Creation of Human Embryos With Three Parents Facing Massive Opposition

Bioethics   |   Rebecca Taylor   |   Oct 27, 2013   |   5:38PM   |   Washington, DC

To stop the latest of the Brave New World movements, we need a cacophony of resistance. Luckily, it is not just pro-lifers that are sounding the alarm about three-parent IVF, also called mitochondrial replacement (MR).

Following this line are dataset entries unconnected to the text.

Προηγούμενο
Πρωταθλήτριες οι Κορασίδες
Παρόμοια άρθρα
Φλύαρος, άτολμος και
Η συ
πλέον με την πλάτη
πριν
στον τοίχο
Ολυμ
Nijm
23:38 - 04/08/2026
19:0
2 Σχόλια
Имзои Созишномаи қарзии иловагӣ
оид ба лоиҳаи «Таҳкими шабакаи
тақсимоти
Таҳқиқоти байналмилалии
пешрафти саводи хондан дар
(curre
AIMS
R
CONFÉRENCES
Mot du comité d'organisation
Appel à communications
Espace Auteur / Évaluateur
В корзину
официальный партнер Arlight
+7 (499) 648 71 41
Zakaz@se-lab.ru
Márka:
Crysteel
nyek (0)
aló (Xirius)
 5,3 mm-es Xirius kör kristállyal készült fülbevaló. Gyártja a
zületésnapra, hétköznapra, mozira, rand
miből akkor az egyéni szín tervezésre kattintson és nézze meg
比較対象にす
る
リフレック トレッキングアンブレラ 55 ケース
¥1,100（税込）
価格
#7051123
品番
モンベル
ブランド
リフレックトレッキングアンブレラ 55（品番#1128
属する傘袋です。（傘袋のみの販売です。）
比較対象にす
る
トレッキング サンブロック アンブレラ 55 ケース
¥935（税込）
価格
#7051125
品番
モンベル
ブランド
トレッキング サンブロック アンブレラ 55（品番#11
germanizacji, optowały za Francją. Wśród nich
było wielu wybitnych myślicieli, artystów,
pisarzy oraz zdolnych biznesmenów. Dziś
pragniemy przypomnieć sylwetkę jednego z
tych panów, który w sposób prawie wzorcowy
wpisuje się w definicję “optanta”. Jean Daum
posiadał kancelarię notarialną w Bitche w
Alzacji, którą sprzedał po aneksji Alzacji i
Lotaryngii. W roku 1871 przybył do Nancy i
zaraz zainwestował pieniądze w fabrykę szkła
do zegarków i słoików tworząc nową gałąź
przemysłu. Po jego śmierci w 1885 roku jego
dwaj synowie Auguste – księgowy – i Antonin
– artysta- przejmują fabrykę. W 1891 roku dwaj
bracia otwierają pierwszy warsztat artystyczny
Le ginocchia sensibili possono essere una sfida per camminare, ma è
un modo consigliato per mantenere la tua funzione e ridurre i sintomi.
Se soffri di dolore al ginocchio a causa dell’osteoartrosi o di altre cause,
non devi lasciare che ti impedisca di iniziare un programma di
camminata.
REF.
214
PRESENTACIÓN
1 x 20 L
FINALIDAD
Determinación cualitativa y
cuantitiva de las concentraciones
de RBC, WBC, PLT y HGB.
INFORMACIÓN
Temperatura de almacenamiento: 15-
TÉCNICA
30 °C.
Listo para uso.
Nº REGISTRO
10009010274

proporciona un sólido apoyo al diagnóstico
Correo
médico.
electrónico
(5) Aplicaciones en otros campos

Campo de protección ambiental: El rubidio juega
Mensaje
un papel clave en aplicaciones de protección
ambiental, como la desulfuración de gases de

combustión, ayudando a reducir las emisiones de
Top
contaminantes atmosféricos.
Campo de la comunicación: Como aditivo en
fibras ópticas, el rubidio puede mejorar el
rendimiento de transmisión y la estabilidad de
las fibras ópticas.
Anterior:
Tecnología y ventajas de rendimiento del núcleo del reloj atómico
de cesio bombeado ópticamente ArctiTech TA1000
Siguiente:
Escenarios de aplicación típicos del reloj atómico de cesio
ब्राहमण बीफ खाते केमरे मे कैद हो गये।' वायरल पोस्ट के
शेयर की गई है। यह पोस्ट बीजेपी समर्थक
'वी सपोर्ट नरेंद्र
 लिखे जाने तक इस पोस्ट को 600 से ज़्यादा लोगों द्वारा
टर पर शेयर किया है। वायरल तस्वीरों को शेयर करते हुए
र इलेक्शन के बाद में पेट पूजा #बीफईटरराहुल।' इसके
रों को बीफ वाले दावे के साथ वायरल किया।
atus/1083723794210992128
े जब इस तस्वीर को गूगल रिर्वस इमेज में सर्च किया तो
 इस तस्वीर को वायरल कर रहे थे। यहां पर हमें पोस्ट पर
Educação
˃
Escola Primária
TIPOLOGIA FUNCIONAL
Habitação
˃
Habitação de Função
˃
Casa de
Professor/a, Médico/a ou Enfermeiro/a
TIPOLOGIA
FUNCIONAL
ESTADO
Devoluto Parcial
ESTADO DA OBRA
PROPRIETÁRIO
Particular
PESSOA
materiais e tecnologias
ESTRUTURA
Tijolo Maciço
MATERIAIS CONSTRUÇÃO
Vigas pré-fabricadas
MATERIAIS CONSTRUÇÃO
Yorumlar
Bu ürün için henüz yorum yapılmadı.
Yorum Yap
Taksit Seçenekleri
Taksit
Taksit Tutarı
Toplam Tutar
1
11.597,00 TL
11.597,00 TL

People from all sides are voicing their concerns about the ethics and safety of this technique where a donor egg’s nucleus is removed and replaced with the nucleus of a woman with mitochondrial disease. That genetically-engineered egg is then fertilized with sperm creating an embryo that has genetic material from three persons, the mitochondrial DNA (mtDNA) from the donor, and nuclear DNA contributed by the parents.

And while it sounds like a nice thing to be able to help women who have mitochondrial disease to have healthy children (a woman with a mutation in her mtDNA cannot help but pass on that mutation because we inherit our mitochondria from our mother), there is a laundry list of ethical issues that finally seem to be gaining traction.

Jessica Cussins, an IVF-conceived adult, pretty much hits them all in her piece at the Huffington Post.

There is the fact that there is a shocking lack of animal studies which means that no one really knows that this is safe, and yet many are willing to move forward with this blatant experimentation on the next generation.

There is also the fact that this is a germ-line genetic modification which means it will be passed on to further generations. I will add that the only way to prevent that would be to toss out all the female embryos and transfer only males since they could not pass on their mitochondria. This has been suggested already.

Finally, Cussins points out something I have yet to cover: the fact that mitochondrial replacement has more in common with SCNT, better known as cloning, than it does IVF. In both cloning and MR, the nucleus of a donor egg is removed and replaced with another. In cloning, the egg is made to think it has been fertilized. In MR, the egg is fertilized.

We know that SCNT in animals has had some serious problems. Cloning trials in agricultural animals in New Zealand were halted because an unacceptable number of the cloned animals and their gestating mothers had to be euthanized.

Cussins writes:

So, I just can’t agree with the recent article in The Scientist, which compared the unease around mitochondrial replacement techniques to the initial unease surrounding traditional IVF. I’m glad that people were concerned about the welfare of us IVF kids, but mitochondrial replacement (which is much closer technically to reproductive cloning than it is to traditional IVF) is exponentially more problematic.

On a certain level, she is right. This is not just another reproductive technology. We are on a threshold. Will we move forward in genetically-engineering our children, forever changing the course of humanity? Cussins points out the importance:

There are larger social and ethical considerations that mitochondrial replacement also forces us to confront. Most importantly, this technology raises one of the thorniest questions humanity will ever face: are we willing to genetically modify future generations of humans?



The technique under consideration isn’t like gene therapy, which modifies a specific location in the genetic makeup of one person who consents to the treatment. What is at stake here is much broader: the modification of the germline, the inheritable genetic code that connects humanity from one generation to the next. Members of the Council of Europe recently declared that such technologies are “incompatible with human dignity.” And, as Bill McKibben puts it in his book Enough: Staying Human in an Engineered Age, “The stakes in this argument are absurdly high, nothing less than the meaning of being human.”

Cussins last thoughts hint at the same suggestion that I have made. Instead of engineering people to not have mitochondrial disease, how about we focus on cures and treatments for mitochondrial disease, not just for future generations, but for people who are living with it right now:

I hope that this discussion will also raise awareness and improve access to healthcare for the people who are already alive and struggling with mitochondrial diseases today.

Of course we Catholics reject IVF in all its forms and we understand that the three-parent IVF is just a logical progression of making life outside the body. But, we have allies in this fight against the creation of genetically-engineered children in those who may disagree with our views on reproductive technologies. I am certain it will take all our voices together to halt this bullet train.